* _Given request_
Reproduce every line of the material below verbatim, leaving out the pictures.

## Start

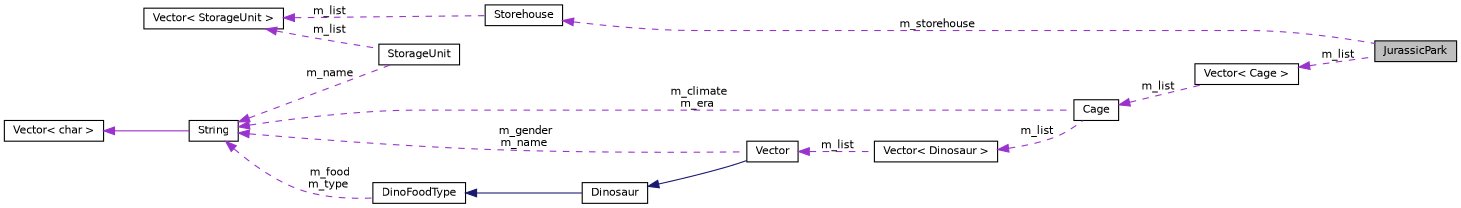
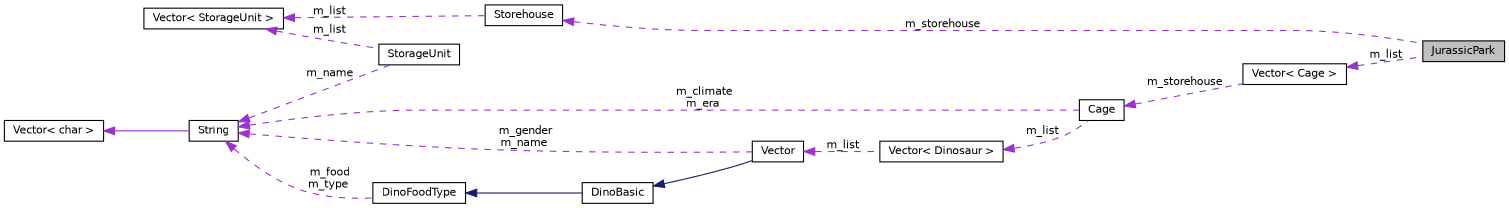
  digraph {
    rankdir=LR
    node [color=black fillcolor=white fontname=Helvetica fontsize=10 shape=record style=filled]
    edge [color=darkorchid3 dir=back fontname=Helvetica fontsize=10 labelfontname=Helvetica labelfontsize=10 style=dashed]
    n1 [fillcolor=grey75 fontcolor=black height=0.2 label=JurassicPark width=0.4]
    n2 [height=0.2 label=Storehouse width=0.4]
    n3 [height=0.2 label="Vector\< StorageUnit \>" width=0.4]
    n4 [height=0.2 label=StorageUnit width=0.4]
    n5 [height=0.2 label=String width=0.4]
    n6 [height=0.2 label=Cage width=0.4]
    n7 [height=0.2 label=Vector width=0.4]
    n8 [height=0.2 label=DinoFoodType width=0.4]
    n9 [height=0.2 label="Vector\< Cage \>" width=0.4]
    n10 [height=0.2 label="Vector\< Dinosaur \>" width=0.4]
-   n11 [height=0.2 label=Dinosaur width=0.4]
+   n11 [height=0.2 label=DinoBasic width=0.4]
    n12 [height=0.2 label="Vector\< char \>" width=0.4]
    n2 -> n1 [label=" m_storehouse"]
    n3 -> n2 [label=" m_list"]
    n3 -> n4 [label=" m_list"]
    n5 -> n4 [label=" m_name"]
    n5 -> n6 [label=" m_climate\nm_era"]
    n5 -> n7 [label=" m_gender\nm_name"]
    n5 -> n8 [label=" m_food\nm_type"]
-   n6 -> n9 [label=" m_list"]
+   n6 -> n9 [label=" m_storehouse"]
    n7 -> n10 [label=" m_list"]
    n8 -> n11 [color=midnightblue style=solid]
    n9 -> n1 [label=" m_list"]
    n10 -> n6 [label=" m_list"]
    n11 -> n7 [color=midnightblue style=solid]
    n12 -> n5 [style=solid]
  }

## End

* _Finished answer_
  digraph {
    rankdir=LR
    node [color=black fillcolor=white fontname=Helvetica fontsize=10 shape=record style=filled]
    edge [color=darkorchid3 dir=back fontname=Helvetica fontsize=10 labelfontname=Helvetica labelfontsize=10 style=dashed]
    n1 [fillcolor=grey75 fontcolor=black height=0.2 label=JurassicPark width=0.4]
    n2 [height=0.2 label=Storehouse width=0.4]
    n3 [height=0.2 label="Vector\< StorageUnit \>" width=0.4]
    n4 [height=0.2 label=StorageUnit width=0.4]
    n5 [height=0.2 label=String width=0.4]
    n6 [height=0.2 label=Cage width=0.4]
    n7 [height=0.2 label=Vector width=0.4]
    n8 [height=0.2 label=DinoFoodType width=0.4]
    n9 [height=0.2 label="Vector\< Cage \>" width=0.4]
    n10 [height=0.2 label="Vector\< Dinosaur \>" width=0.4]
-   n11 [height=0.2 label=Dinosaur width=0.4]
+   n11 [height=0.2 label=DinoBasic width=0.4]
    n12 [height=0.2 label="Vector\< char \>" width=0.4]
    n2 -> n1 [label=" m_storehouse"]
    n3 -> n2 [label=" m_list"]
    n3 -> n4 [label=" m_list"]
    n5 -> n4 [label=" m_name"]
    n5 -> n6 [label=" m_climate\nm_era"]
    n5 -> n7 [label=" m_gender\nm_name"]
    n5 -> n8 [label=" m_food\nm_type"]
-   n6 -> n9 [label=" m_list"]
+   n6 -> n9 [label=" m_storehouse"]
    n7 -> n10 [label=" m_list"]
    n8 -> n11 [color=midnightblue style=solid]
    n9 -> n1 [label=" m_list"]
    n10 -> n6 [label=" m_list"]
    n11 -> n7 [color=midnightblue style=solid]
    n12 -> n5 [style=solid]
  }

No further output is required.